What changes practically if the reversal takes effect: compounding pharmacies can produce these peptides for individual patients under a prescription, without the FDA having reviewed clinical trial data for safety and efficacy. That's the distinction between FDA-approved drugs and compounded products. The former have been tested. The latter have not.
Kennedy's office and the FDA did not immediately respond to requests for comment on the timeline or whether any new evidence was reviewed. The HHS Secretary has not disclosed whether his reported personal use was part of a formal medical relationship or a self-directed experiment.
The peptide market has grown substantially over the past decade, driven partly by longevity enthusiasts and fitness communities sharing protocols on social media. The 2023 restriction squeezed that channel. A restoration would expand it. It also fits a broader HHS posture under Kennedy that has emphasized deregulation and expanded access to unproven interventions — generating praise from patient advocates frustrated by slow approval processes and criticism from physicians who worry patients trade safety for speed.
The policy reversal also raises a straightforward question about process: the 2023 removal was based on insufficient evidence. If the evidence hasn't changed, what has?
A different kind of FDA decision is landing at the same time, with opposite implications for access.
In February 2026, the FDA published the Plausible Mechanism Framework — the first formal approval pathway for individualized therapies targeting ultra-rare genetic diseases. The framework was designed to help patients like KJ Muldoon, a toddler who received a personalized gene editing treatment in 2025 for CPS1 deficiency, an urea cycle disorder affecting roughly one in 800,000 to one in 1.2 million newborns.

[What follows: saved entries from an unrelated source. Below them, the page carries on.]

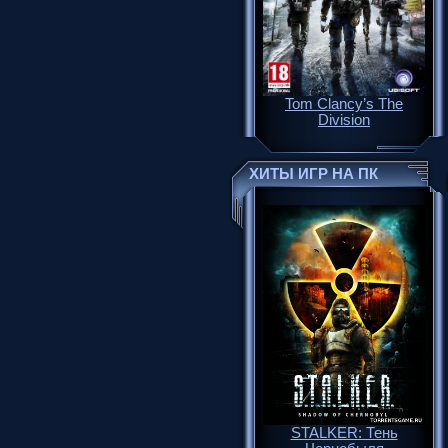
Tom Clancy’s The
Division
ХИТЫ ИГР НА ПК
STALKER: Тень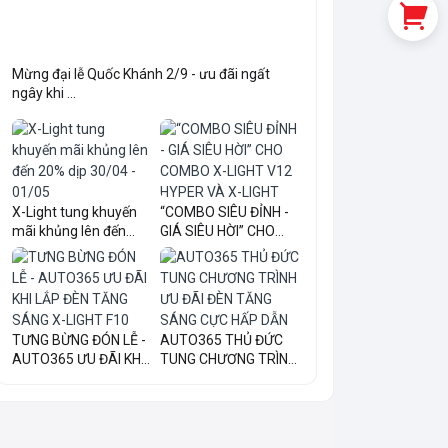
Mừng đại lễ Quốc Khánh 2/9 - ưu đãi ngất
ngây khi ...
X-Light tung khuyến
“COMBO SIÊU ĐỈNH -
mãi khủng lên đến
GIÁ SIÊU HỜI” CHO
20...
COM...
TƯNG BỪNG ĐÓN LỄ -
AUTO365 THỦ ĐỨC
AUTO365 ƯU ĐÃI KHI
TUNG CHƯƠNG TRÌNH
LẮ...
ƯU ĐÃI...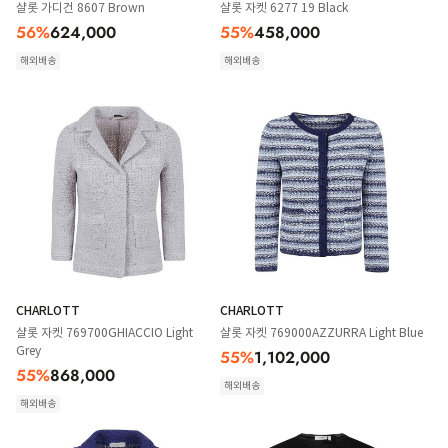
샬롯 가디건 8607 Brown
샬롯 자켓 6277 19 Black
56
%
624,000
55
%
458,000
해외배송
해외배송
CHARLOTT
CHARLOTT
샬롯 자켓 769700GHIACCIO Light
샬롯 자켓 769000AZZURRA Light Blue
Grey
55
%
1,102,000
55
%
868,000
해외배송
해외배송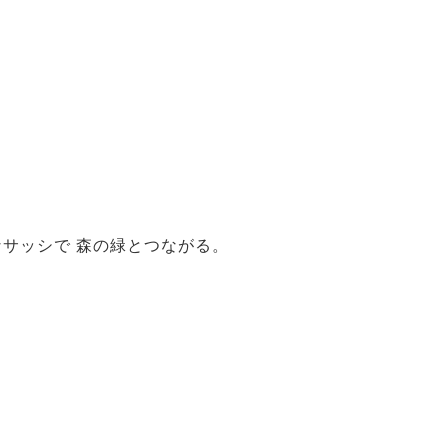
なサッシで 森の緑とつながる。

KJ appeared at Rare Disease Day at the NIH on March 2, 2026, walking with only very mild symptoms — a striking improvement for a child who would typically face severe neurological damage from the condition.
But the framework comes with a catch. The FDA is simultaneously requiring manufacturing and quality control standards that academic teams cannot meet without industry partners. Kiran Musunuru, a gene editing researcher at the University of Pennsylvania who worked on KJ's treatment, said in a press release that academic teams aiming to take individualized therapies through to FDA approval will likely need close partnerships with industry to succeed in this space.

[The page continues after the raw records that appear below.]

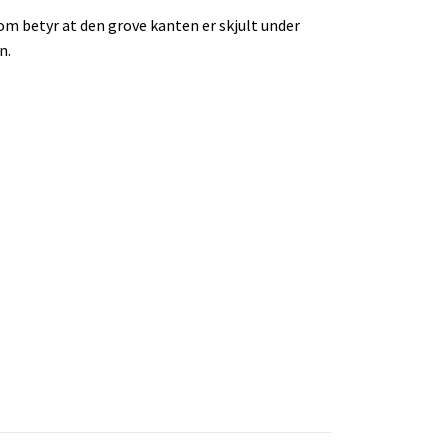
om betyr at den grove kanten er skjult under
n.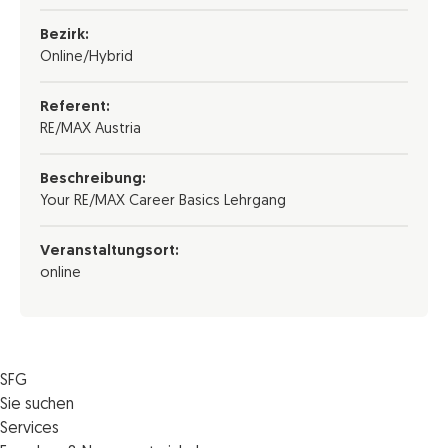
Bezirk:
Online/Hybrid
Referent:
RE/MAX Austria
Beschreibung:
Your RE/MAX Career Basics Lehrgang
Veranstaltungsort:
online
SFG
Die SFG
Sie suchen
Jobs
Förderungen
Services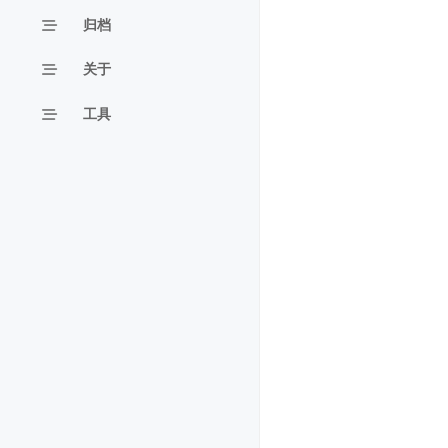
归档
关于
工具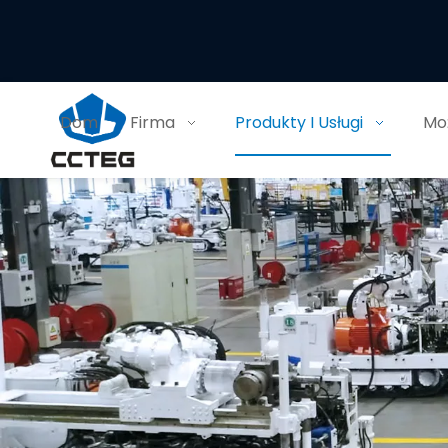
Dom
Firma
Produkty I Usługi
Moż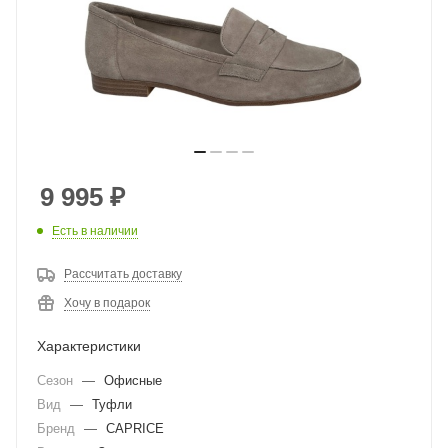
9 995
₽
Есть в наличии
Рассчитать доставку
Хочу в подарок
Характеристики
Сезон
—
Офисные
Вид
—
Туфли
Бренд
—
CAPRICE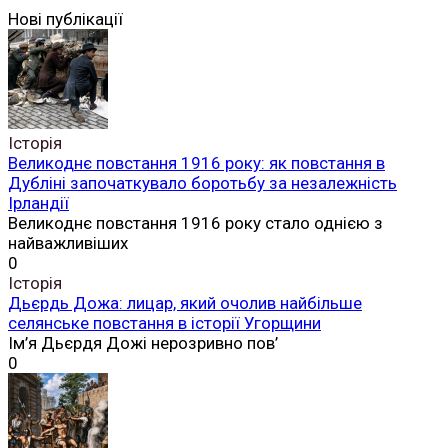
Нові публікації
безкоштовно
Історія
Великоднє повстання 1916 року: як повстання в
Дубліні започаткувало боротьбу за незалежність
Ірландії
Великоднє повстання 1916 року стало однією з
найважливіших
0
Історія
Дьєрдь Дожа: лицар, який очолив найбільше
селянське повстання в історії Угорщини
Ім’я Дьєрдя Дожі нерозривно пов’
0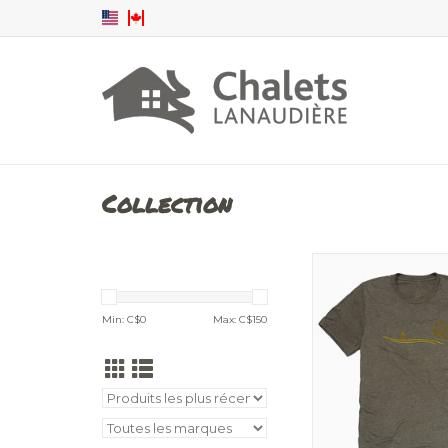
Collection
T-shirt
Min: C$
0
Max: C$
150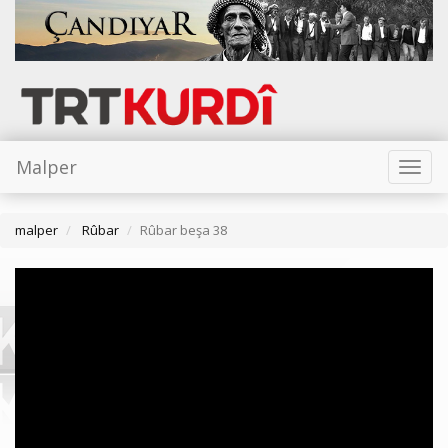
Malper
Toggl
naviga
malper
Rûbar
Rûbar beşa 38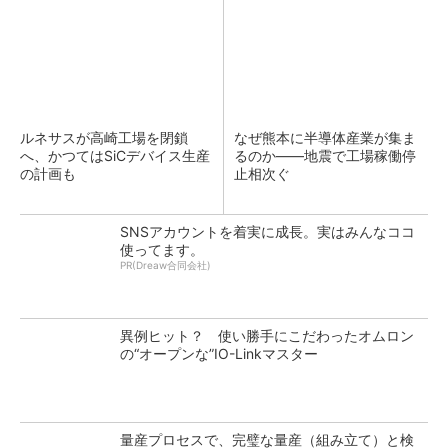
ルネサスが高崎工場を閉鎖
なぜ熊本に半導体産業が集ま
へ、かつてはSiCデバイス生産
るのか――地震で工場稼働停
の計画も
止相次ぐ
SNSアカウントを着実に成長。実はみんなココ
使ってます。
PR(Dreaw合同会社)
異例ヒット？ 使い勝手にこだわったオムロン
の“オープンな”IO-Linkマスター
量産プロセスで、完璧な量産（組み立て）と検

The distinction matters: the same FDA willing to relax standards on unproven peptides is raising them high enough that the scientists who built KJ's one-of-a-kind therapy may not be able to replicate the feat without a pharmaceutical company attached. Ultra-rare disease advocates spent years arguing that the FDA needed a pathway for treatments designed for a single patient. The Plausible Mechanism Framework is that pathway. But it was built for a world where the academic lab and the manufacturing facility can be the same institution — and that world no longer exists.

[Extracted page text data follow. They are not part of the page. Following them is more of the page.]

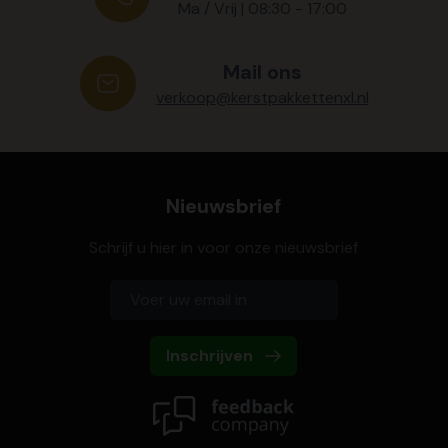
Ma / Vrij | 08:30 - 17:00
Mail ons
verkoop@kerstpakkettenxl.nl
Nieuwsbrief
Schrijf u hier in voor onze nieuwsbrief
Inschrijven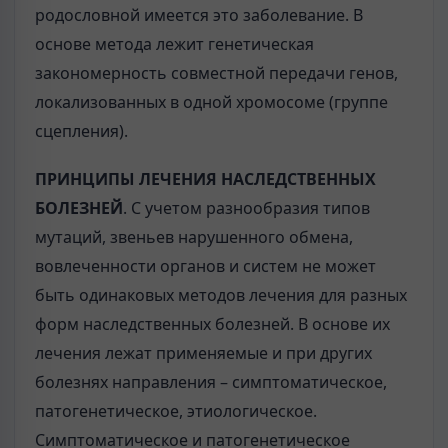
родословной имеется это заболевание. В
основе метода лежит генетическая
закономерность совместной передачи генов,
локализованных в одной хромосоме (группе
сцепления).
ПРИНЦИПЫ ЛЕЧЕНИЯ НАСЛЕДСТВЕННЫХ
БОЛЕЗНЕЙ
. С учетом разнообразия типов
мутаций, звеньев нарушенного обмена,
вовлеченности органов и систем не может
быть одинаковых методов лечения для разных
форм наследственных болезней. В основе их
лечения лежат применяемые и при других
болезнях направления – симптоматическое,
патогенетическое, этиологическое.
Симптоматическое и патогенетическое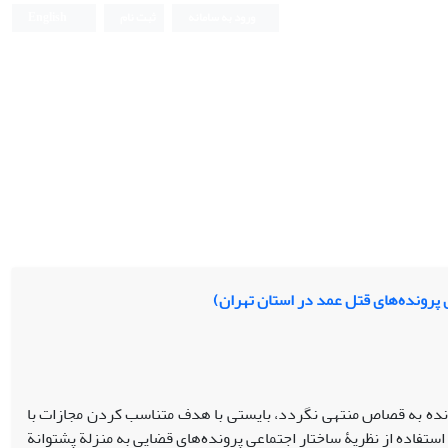
ورود به سامانه
ثبت نام
English
رونده‌های قتل عمد در استان تهران)
تل عمدی در فرضی که پرونده به قصاص منتهی نگردد، بایستی با هدف متناسب کردن مجازات با
تفاده از نظریۀ ساختار اجتماعی پرونده‌های قضایی به منزلة پشتوانة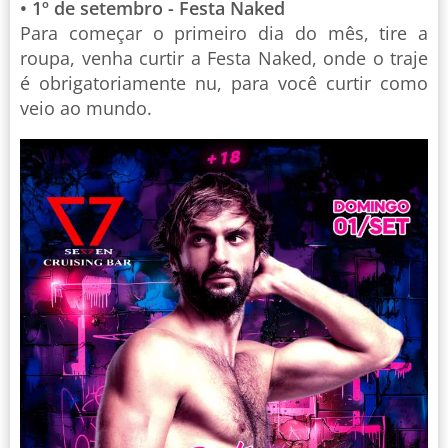
• 1º de setembro - Festa Naked
Para começar o primeiro dia do mês, tire a
roupa, venha curtir a Festa Naked, onde o traje
é obrigatoriamente nu, para você curtir como
veio ao mundo.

The CHOP and Penn team that treated KJ achieved a 30 to 40 percent correction rate in liver DNA in preclinical studies, a promising result that led to the personalized treatment. Whether that level of correction translates into durable benefit will take years of follow-up to know. What is already clear is that the next child like KJ will need more than a skilled academic lab to navigate the approval process. They will need a partner with industrial-scale manufacturing — the kind of resources that come with pharmaceutical company infrastructure.
Two FDA moves, one week: loosen the gate on compounds with no clinical trial data, tighten it on a therapy that showed genuine clinical benefit in a child. Neither decision is random. Together they describe an agency reshaping its priorities around access — but making very different bets about which kinds of access are worth the risk.